3 frequent mistakes employees make regarding their rights in the workplace

Are you an employee? Have you a problem or issue regarding your employment?

I receive a large number of queries from employees every day of every week and I notice the same sort of mistake being repeatedly made from employees at all levels of an organisation. These mistakes are understandable, but avoidable, and in this piece I will identify 3 such mistakes.

1.Failing to distinguish between a grievance and a breach of a legal entitlement

The rights of employees derive primarily from the constitution (Bunreacht na hÉireann), statutes on the statute book-for example, the Unfair Dismissals Act 1977-and the contract of employment between employer and employee.

If you cannot place your issue firmly and unequivocally into one of these 3 categories then the only route open to you may be to make a grievance internally in accordance with the grievance procedures in the workplace.

This may or may not produce a satisfactory outcome for you and there are other factors to consider, also. For example, your grievance may not be upheld and your relationship with the employer or a colleague may be degraded.

So, it is vitally important that you know whether you have a real remedy open to you or you may choose to fight a different battle on another day.

I have written articles about this topic previously, including this one: Have you a genuine employment case or merely a grievance? Answer these 4 questions

2. Mistaking occupational stress with actionable workplace stress

There is a gulf of difference between ordinary occupational stress and the type of stress that causes a psychiatric/psychological injury and leave the employer open to a negligence claim for damages arising from the injury.
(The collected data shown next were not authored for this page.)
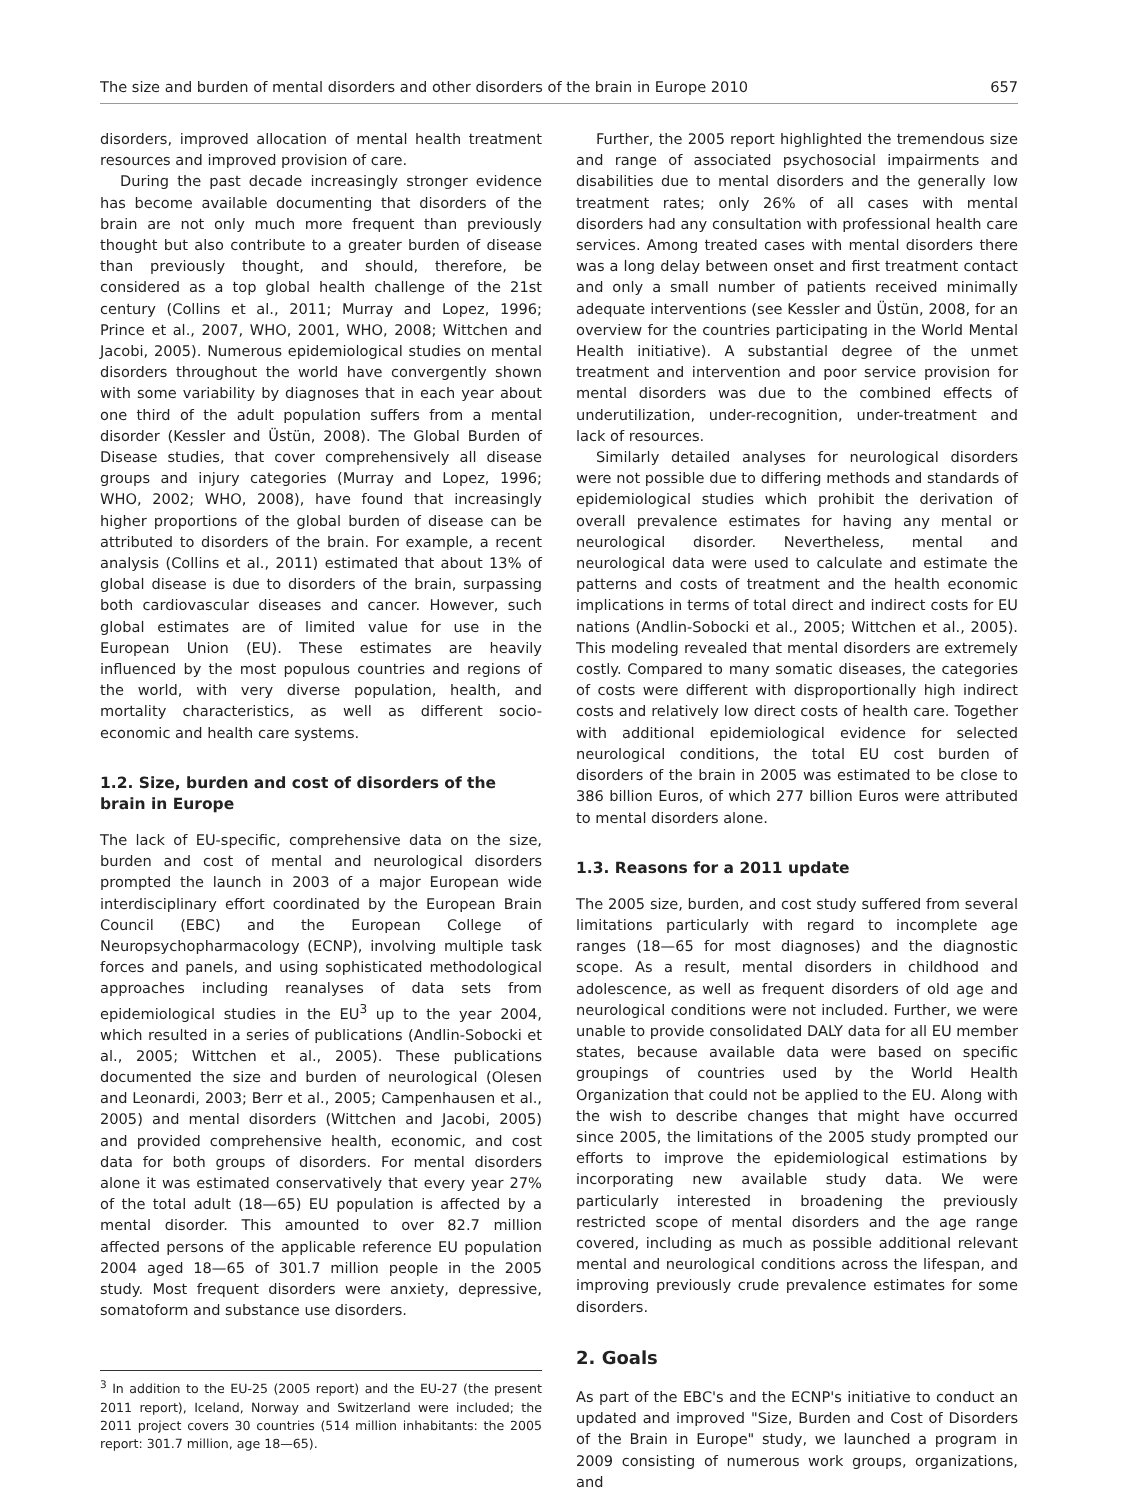The size and burden of mental disorders and other disorders of the brain in Europe 2010 657
disorders, improved allocation of mental health treatment resources and improved provision of care.
During the past decade increasingly stronger evidence has become available documenting that disorders of the brain are not only much more frequent than previously thought but also contribute to a greater burden of disease than previously thought, and should, therefore, be considered as a top global health challenge of the 21st century (Collins et al., 2011; Murray and Lopez, 1996; Prince et al., 2007, WHO, 2001, WHO, 2008; Wittchen and Jacobi, 2005). Numerous epidemiological studies on mental disorders throughout the world have convergently shown with some variability by diagnoses that in each year about one third of the adult population suffers from a mental disorder (Kessler and Üstün, 2008). The Global Burden of Disease studies, that cover comprehensively all disease groups and injury categories (Murray and Lopez, 1996; WHO, 2002; WHO, 2008), have found that increasingly higher proportions of the global burden of disease can be attributed to disorders of the brain. For example, a recent analysis (Collins et al., 2011) estimated that about 13% of global disease is due to disorders of the brain, surpassing both cardiovascular diseases and cancer. However, such global estimates are of limited value for use in the European Union (EU). These estimates are heavily influenced by the most populous countries and regions of the world, with very diverse population, health, and mortality characteristics, as well as different socio-economic and health care systems.
1.2. Size, burden and cost of disorders of the brain in Europe
The lack of EU-specific, comprehensive data on the size, burden and cost of mental and neurological disorders prompted the launch in 2003 of a major European wide interdisciplinary effort coordinated by the European Brain Council (EBC) and the European College of Neuropsychopharmacology (ECNP), involving multiple task forces and panels, and using sophisticated methodological approaches including reanalyses of data sets from epidemiological studies in the EU<sup>3</sup> up to the year 2004, which resulted in a series of publications (Andlin-Sobocki et al., 2005; Wittchen et al., 2005). These publications documented the size and burden of neurological (Olesen and Leonardi, 2003; Berr et al., 2005; Campenhausen et al., 2005) and mental disorders (Wittchen and Jacobi, 2005) and provided comprehensive health, economic, and cost data for both groups of disorders. For mental disorders alone it was estimated conservatively that every year 27% of the total adult (18—65) EU population is affected by a mental disorder. This amounted to over 82.7 million affected persons of the applicable reference EU population 2004 aged 18—65 of 301.7 million people in the 2005 study. Most frequent disorders were anxiety, depressive, somatoform and substance use disorders.
<sup>3</sup> In addition to the EU-25 (2005 report) and the EU-27 (the present 2011 report), Iceland, Norway and Switzerland were included; the 2011 project covers 30 countries (514 million inhabitants: the 2005 report: 301.7 million, age 18—65).
Further, the 2005 report highlighted the tremendous size and range of associated psychosocial impairments and disabilities due to mental disorders and the generally low treatment rates; only 26% of all cases with mental disorders had any consultation with professional health care services. Among treated cases with mental disorders there was a long delay between onset and first treatment contact and only a small number of patients received minimally adequate interventions (see Kessler and Üstün, 2008, for an overview for the countries participating in the World Mental Health initiative). A substantial degree of the unmet treatment and intervention and poor service provision for mental disorders was due to the combined effects of underutilization, under-recognition, under-treatment and lack of resources.
Similarly detailed analyses for neurological disorders were not possible due to differing methods and standards of epidemiological studies which prohibit the derivation of overall prevalence estimates for having any mental or neurological disorder. Nevertheless, mental and neurological data were used to calculate and estimate the patterns and costs of treatment and the health economic implications in terms of total direct and indirect costs for EU nations (Andlin-Sobocki et al., 2005; Wittchen et al., 2005). This modeling revealed that mental disorders are extremely costly. Compared to many somatic diseases, the categories of costs were different with disproportionally high indirect costs and relatively low direct costs of health care. Together with additional epidemiological evidence for selected neurological conditions, the total EU cost burden of disorders of the brain in 2005 was estimated to be close to 386 billion Euros, of which 277 billion Euros were attributed to mental disorders alone.
1.3. Reasons for a 2011 update
The 2005 size, burden, and cost study suffered from several limitations particularly with regard to incomplete age ranges (18—65 for most diagnoses) and the diagnostic scope. As a result, mental disorders in childhood and adolescence, as well as frequent disorders of old age and neurological conditions were not included. Further, we were unable to provide consolidated DALY data for all EU member states, because available data were based on specific groupings of countries used by the World Health Organization that could not be applied to the EU. Along with the wish to describe changes that might have occurred since 2005, the limitations of the 2005 study prompted our efforts to improve the epidemiological estimations by incorporating new available study data. We were particularly interested in broadening the previously restricted scope of mental disorders and the age range covered, including as much as possible additional relevant mental and neurological conditions across the lifespan, and improving previously crude prevalence estimates for some disorders.
2. Goals
As part of the EBC's and the ECNP's initiative to conduct an updated and improved "Size, Burden and Cost of Disorders of the Brain in Europe" study, we launched a program in 2009 consisting of numerous work groups, organizations, and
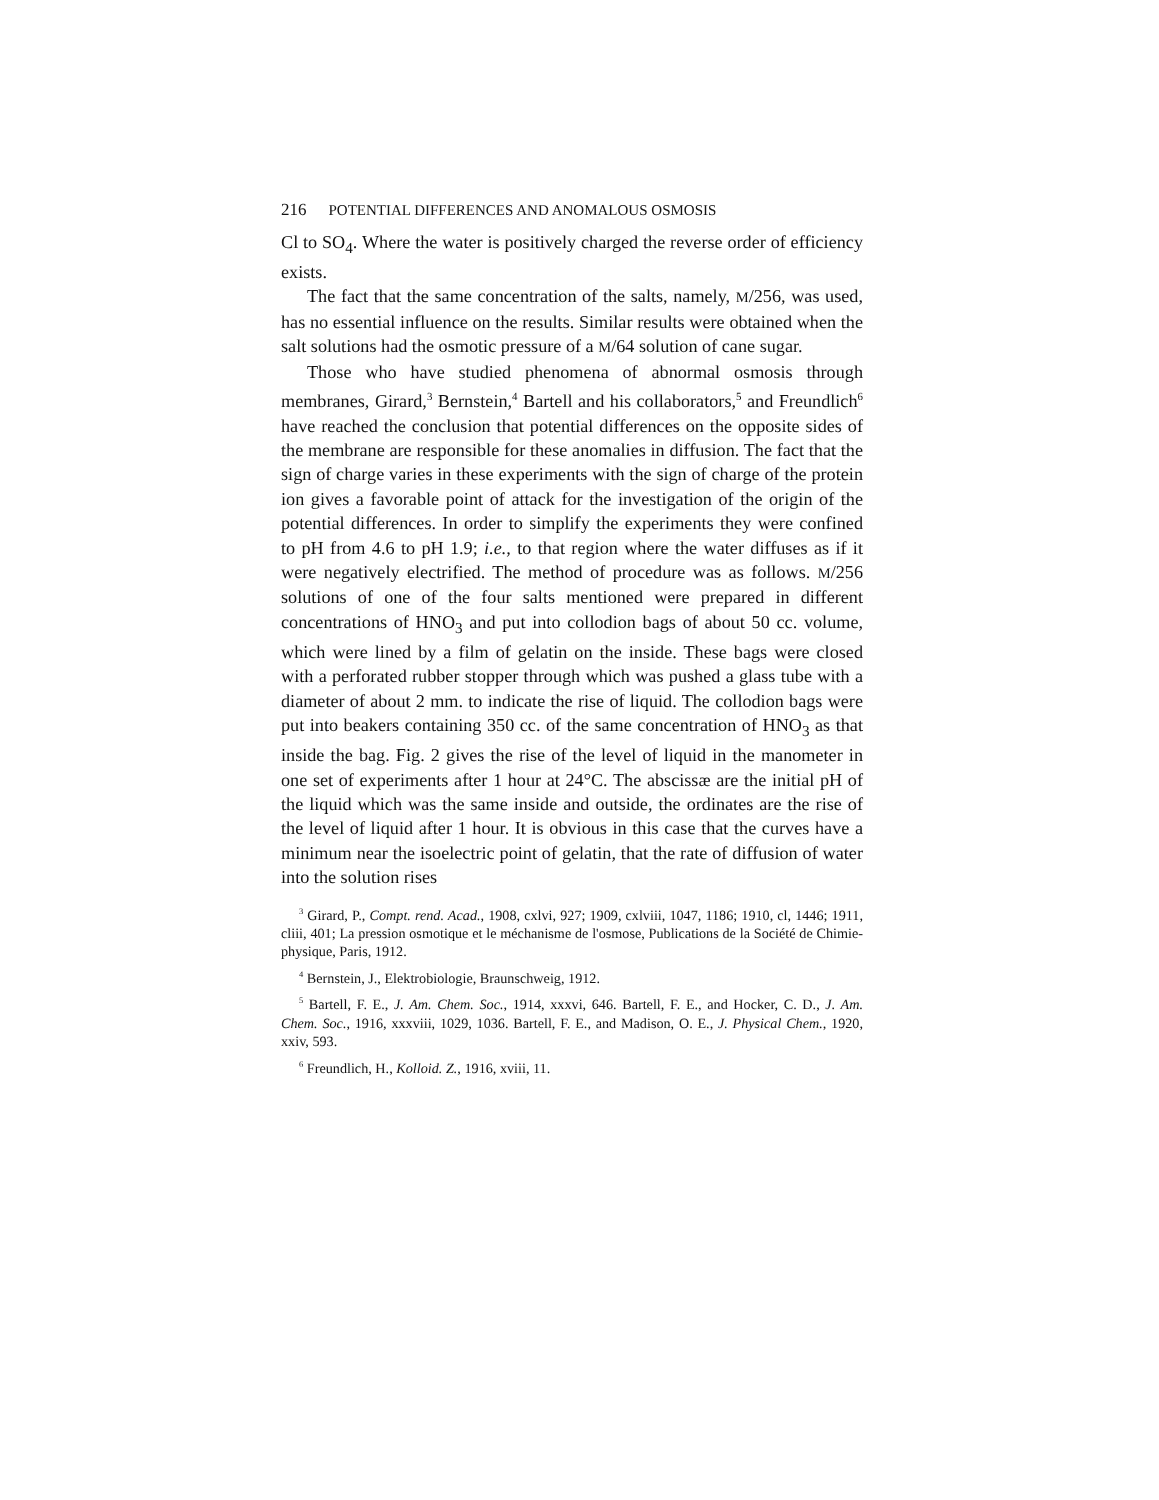216 POTENTIAL DIFFERENCES AND ANOMALOUS OSMOSIS
Cl to SO<sub>4</sub>. Where the water is positively charged the reverse order of efficiency exists.
The fact that the same concentration of the salts, namely, M/256, was used, has no essential influence on the results. Similar results were obtained when the salt solutions had the osmotic pressure of a M/64 solution of cane sugar.
Those who have studied phenomena of abnormal osmosis through membranes, Girard,<sup>3</sup> Bernstein,<sup>4</sup> Bartell and his collaborators,<sup>5</sup> and Freundlich<sup>6</sup> have reached the conclusion that potential differences on the opposite sides of the membrane are responsible for these anomalies in diffusion. The fact that the sign of charge varies in these experiments with the sign of charge of the protein ion gives a favorable point of attack for the investigation of the origin of the potential differences. In order to simplify the experiments they were confined to pH from 4.6 to pH 1.9; i.e., to that region where the water diffuses as if it were negatively electrified. The method of procedure was as follows. M/256 solutions of one of the four salts mentioned were prepared in different concentrations of HNO<sub>3</sub> and put into collodion bags of about 50 cc. volume, which were lined by a film of gelatin on the inside. These bags were closed with a perforated rubber stopper through which was pushed a glass tube with a diameter of about 2 mm. to indicate the rise of liquid. The collodion bags were put into beakers containing 350 cc. of the same concentration of HNO<sub>3</sub> as that inside the bag. Fig. 2 gives the rise of the level of liquid in the manometer in one set of experiments after 1 hour at 24°C. The abscissæ are the initial pH of the liquid which was the same inside and outside, the ordinates are the rise of the level of liquid after 1 hour. It is obvious in this case that the curves have a minimum near the isoelectric point of gelatin, that the rate of diffusion of water into the solution rises
<sup>3</sup> Girard, P., Compt. rend. Acad., 1908, cxlvi, 927; 1909, cxlviii, 1047, 1186; 1910, cl, 1446; 1911, cliii, 401; La pression osmotique et le méchanisme de l'osmose, Publications de la Société de Chimie-physique, Paris, 1912.
<sup>4</sup> Bernstein, J., Elektrobiologie, Braunschweig, 1912.
<sup>5</sup> Bartell, F. E., J. Am. Chem. Soc., 1914, xxxvi, 646. Bartell, F. E., and Hocker, C. D., J. Am. Chem. Soc., 1916, xxxviii, 1029, 1036. Bartell, F. E., and Madison, O. E., J. Physical Chem., 1920, xxiv, 593.
<sup>6</sup> Freundlich, H., Kolloid. Z., 1916, xviii, 11.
The Courts have repeatedly held that occupational stress is normal and acceptable. Work is not play or recreation and there is bound to be a certain amount of stress involved. This is not enough to allow you bring a claim which might succeed and it can be easy for the employee to misunderstand this.

For example, I have had employees complaining to me about the stress arising from a workplace investigation or disciplinary process. I have to explain that I recognise it is certainly a stressful time but the employer has an obligation to investigate certain matters in the workplace-for example, allegations of bullying or sexual harassment or theft or gross misconduct in the workplace.

Sometimes, it is tempting to point out to an employee, “dude, you are accused of stealing €19,500 worth of stock/sexual harassment/bulling/discrimination/misconduct-of course the employer is going to investigate and, yes, of course it is stressful, but you cannot sue him for the stress”.

But no matter how tempting I have to calmly and patiently explain the difference between ordinary occupational stress and actionable stress that is so great that the employee’s mind has been overwhelmed and has suffered a breakdown.

Read more about  Occupational Stress and Actionable Workplace Stress-the Crucial Difference here.

3. Believing the contract of employment can only be interpreted literally

It is undoubtedly true that the contract of employment can only be changed with the consent of both parties, including the employee. This does not mean, however, that certain work practices cannot be changed by the employer, and such changes may not be contractual changes.

Also, there are certain terms implied into every contract of employment, even though they may not be express terms set out in the contract document itself. Some employees fall into the mistake of interpreting their contract in an extremely literal way and refusing to adapt themselves to changing circumstances in the workplace. This can lead to difficulties and tensions between employer and employee.


The three mistakes I discuss above are easy ones to make, especially for any employee who does not have frequent interaction with the law in general or employment law in particular. This is why it is a good idea to get some professional advice before you embark on a dispute with your employer, and why clarity is such a vital prize to seek.

If you don’t you may be picking a battle that you cannot win, or you might win but lose the war, so to speak.